## What needs to be done
Your task is to copy each line of the material that holds the word "opts".
□ □ □ □ □
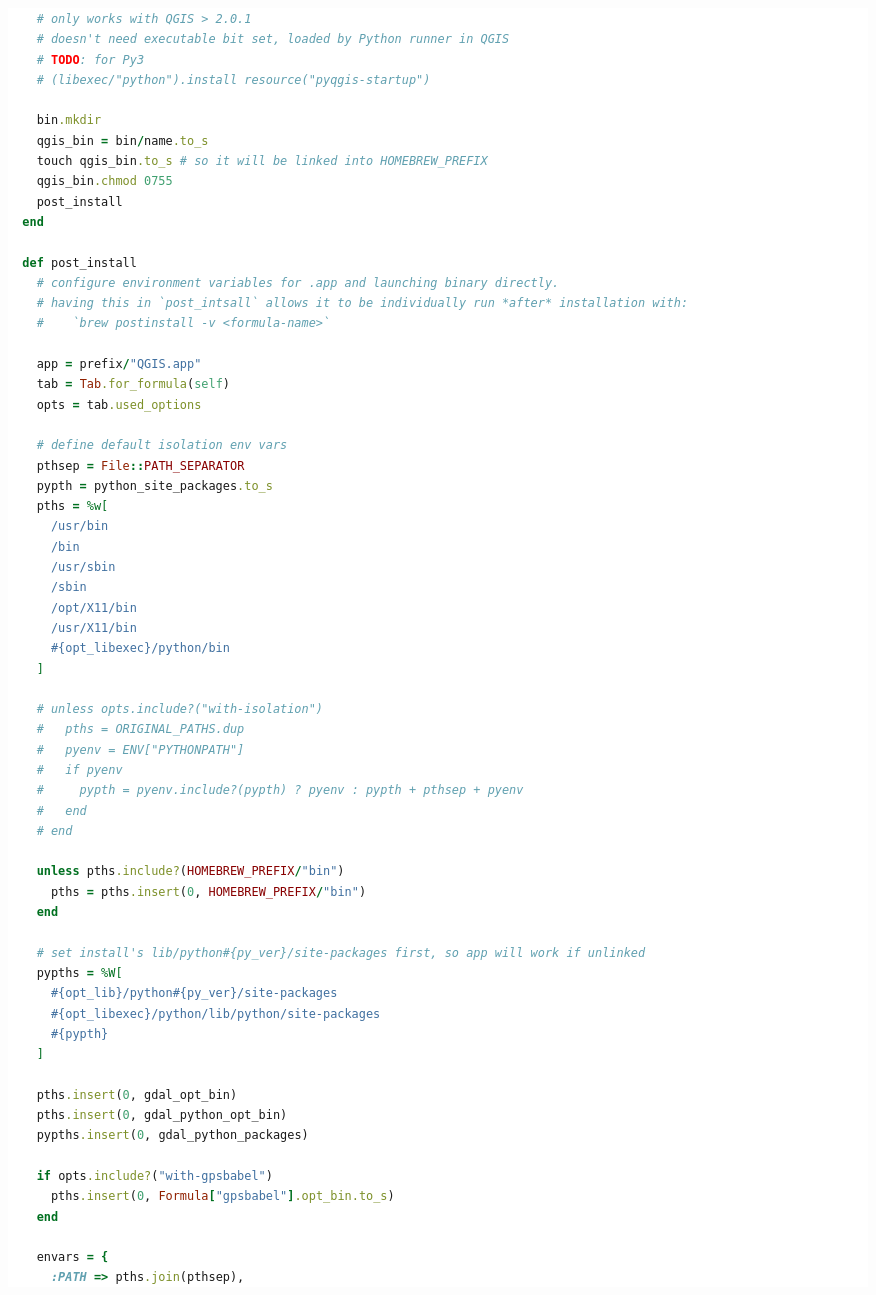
 ```ruby 
    # only works with QGIS > 2.0.1
    # doesn't need executable bit set, loaded by Python runner in QGIS
    # TODO: for Py3
    # (libexec/"python").install resource("pyqgis-startup")

    bin.mkdir
    qgis_bin = bin/name.to_s
    touch qgis_bin.to_s # so it will be linked into HOMEBREW_PREFIX
    qgis_bin.chmod 0755
    post_install
  end

  def post_install
    # configure environment variables for .app and launching binary directly.
    # having this in `post_intsall` allows it to be individually run *after* installation with:
    #    `brew postinstall -v <formula-name>`

    app = prefix/"QGIS.app"
    tab = Tab.for_formula(self)
    opts = tab.used_options

    # define default isolation env vars
    pthsep = File::PATH_SEPARATOR
    pypth = python_site_packages.to_s
    pths = %w[
      /usr/bin
      /bin
      /usr/sbin
      /sbin
      /opt/X11/bin
      /usr/X11/bin
      #{opt_libexec}/python/bin
    ]

    # unless opts.include?("with-isolation")
    #   pths = ORIGINAL_PATHS.dup
    #   pyenv = ENV["PYTHONPATH"]
    #   if pyenv
    #     pypth = pyenv.include?(pypth) ? pyenv : pypth + pthsep + pyenv
    #   end
    # end

    unless pths.include?(HOMEBREW_PREFIX/"bin")
      pths = pths.insert(0, HOMEBREW_PREFIX/"bin")
    end

    # set install's lib/python#{py_ver}/site-packages first, so app will work if unlinked
    pypths = %W[
      #{opt_lib}/python#{py_ver}/site-packages
      #{opt_libexec}/python/lib/python/site-packages
      #{pypth}
    ]

    pths.insert(0, gdal_opt_bin)
    pths.insert(0, gdal_python_opt_bin)
    pypths.insert(0, gdal_python_packages)

    if opts.include?("with-gpsbabel")
      pths.insert(0, Formula["gpsbabel"].opt_bin.to_s)
    end

    envars = {
      :PATH => pths.join(pthsep),
```

[^1]: No, you can see that because I deteletd the branch... Sorry.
□ □ □ □ □
## Output for this task
    opts = tab.used_options
    # unless opts.include?("with-isolation")
    if opts.include?("with-gpsbabel")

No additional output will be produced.